Look through the listing for the word "record". Copy each line that has it.

<<<<

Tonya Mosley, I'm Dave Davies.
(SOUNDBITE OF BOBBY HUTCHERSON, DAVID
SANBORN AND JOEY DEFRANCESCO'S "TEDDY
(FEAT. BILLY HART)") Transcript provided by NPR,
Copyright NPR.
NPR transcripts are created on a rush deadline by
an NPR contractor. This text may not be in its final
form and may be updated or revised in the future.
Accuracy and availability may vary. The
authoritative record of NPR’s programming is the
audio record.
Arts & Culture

>>>>

**Solution to this exercise**
authoritative record of NPR’s programming is the
audio record.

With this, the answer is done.